REQUIRED WORK ▸ Find "ement, quelle est la place du" in the material below and restate exactly the line holding it together with every line that comes after.

EXTRACTED DATA ▸
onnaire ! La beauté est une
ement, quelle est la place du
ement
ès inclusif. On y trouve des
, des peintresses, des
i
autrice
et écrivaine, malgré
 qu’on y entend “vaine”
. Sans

RESULT ▸
ement, quelle est la place du
ement
ès inclusif. On y trouve des
, des peintresses, des
i
autrice
et écrivaine, malgré
 qu’on y entend “vaine”
. Sans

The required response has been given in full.